[Start of Attachment]

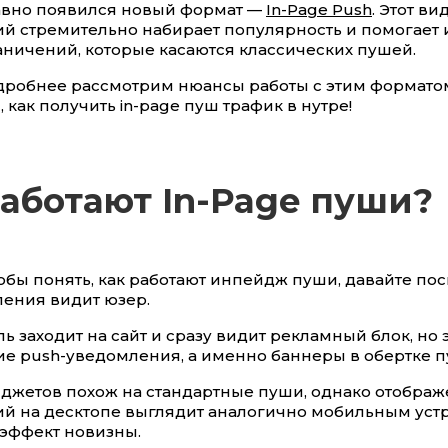
давно появился новый формат —
In-Page Push
. Этот ви
й стремительно набирает популярность и помогает 
аничений, которые касаются классических пушей.
дробнее рассмотрим нюансы работы с этим формато
 как получить in-page пуш трафик в нутре!
работают In-Page пуши?
тобы понять, как работают инпейдж пуши, давайте пос
ления видит юзер.
ь заходит на сайт и сразу видит рекламный блок, но 
ие push-уведомления, а именно баннеры в обертке 
иджетов похож на стандартные пуши, однако отображ
й на десктопе выглядит аналогично мобильным устр
 эффект новизны.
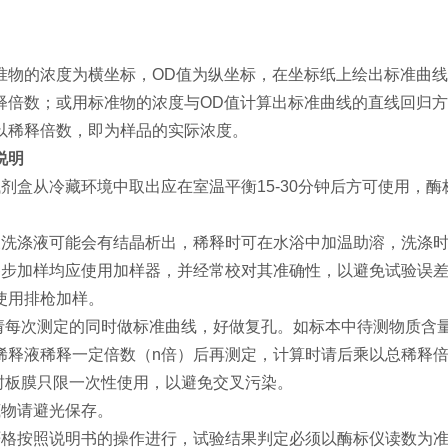
准物的浓度为横坐标，OD值为纵坐标，在坐标纸上绘出标准曲线
释倍数；或用标准物的浓度与OD值计算出标准曲线的直线回归方
以稀释倍数，即为样品的实际浓度。
说明
试剂盒从冷藏环境中取出应在室温平衡15-30分钟后方可使用，
浓洗涤液可能会有结晶析出，稀释时可在水浴中加温助溶，洗涤
各步加样均应使用加样器，并经常校对其准确性，以避免试验误差
使用排枪加样。
 请每次测定的同时做标准曲线，好做复孔。如标本中待测物质含
稀释液稀释一定倍数（n倍）后再测定，计算时请后乘以总稀释倍数
 封板膜只限一次性使用，以避免交叉污染。
底物请避光保存。
严格按照说明书的操作进行，试验结果判定必须以酶标仪读数为准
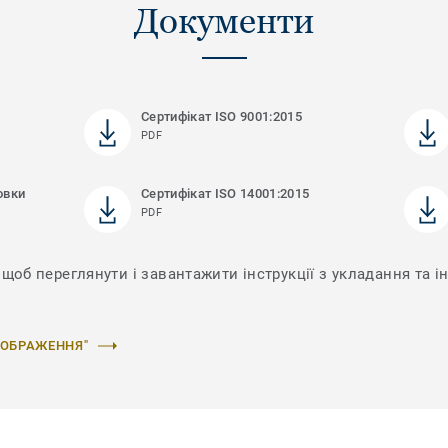
Документи
Сертифікат ISO 9001:2015
PDF
овки
Сертифікат ISO 14001:2015
PDF
щоб переглянути і завантажити інструкції з укладання та і
ЗОБРАЖЕННЯ"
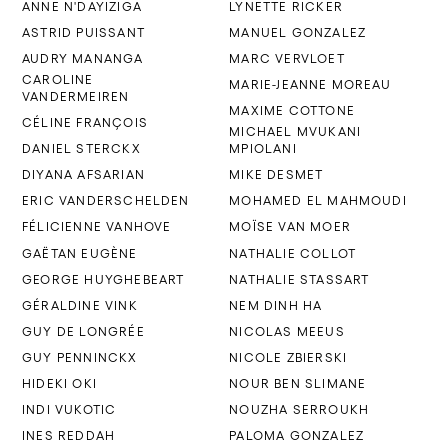
ANNE N'DAYIZIGA
LYNETTE RICKER
ASTRID PUISSANT
MANUEL GONZALEZ
AUDRY MANANGA
MARC VERVLOET
CAROLINE
MARIE-JEANNE MOREAU
VANDERMEIREN
MAXIME COTTONE
CÉLINE FRANÇOIS
MICHAEL MVUKANI
DANIEL STERCKX
MPIOLANI
DIYANA AFSARIAN
MIKE DESMET
ERIC VANDERSCHELDEN
MOHAMED EL MAHMOUDI
FÉLICIENNE VANHOVE
MOÏSE VAN MOER
GAËTAN EUGÈNE
NATHALIE COLLOT
GEORGE HUYGHEBEART
NATHALIE STASSART
GÉRALDINE VINK
NEM DINH HA
GUY DE LONGRÉE
NICOLAS MEEUS
GUY PENNINCKX
NICOLE ZBIERSKI
HIDEKI OKI
NOUR BEN SLIMANE
INDI VUKOTIC
NOUZHA SERROUKH
INES REDDAH
PALOMA GONZALEZ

[End of Attachment]

What the task asks: How many of the lines above include the string "работают"? Answer with the number only.

Completed exercise: 2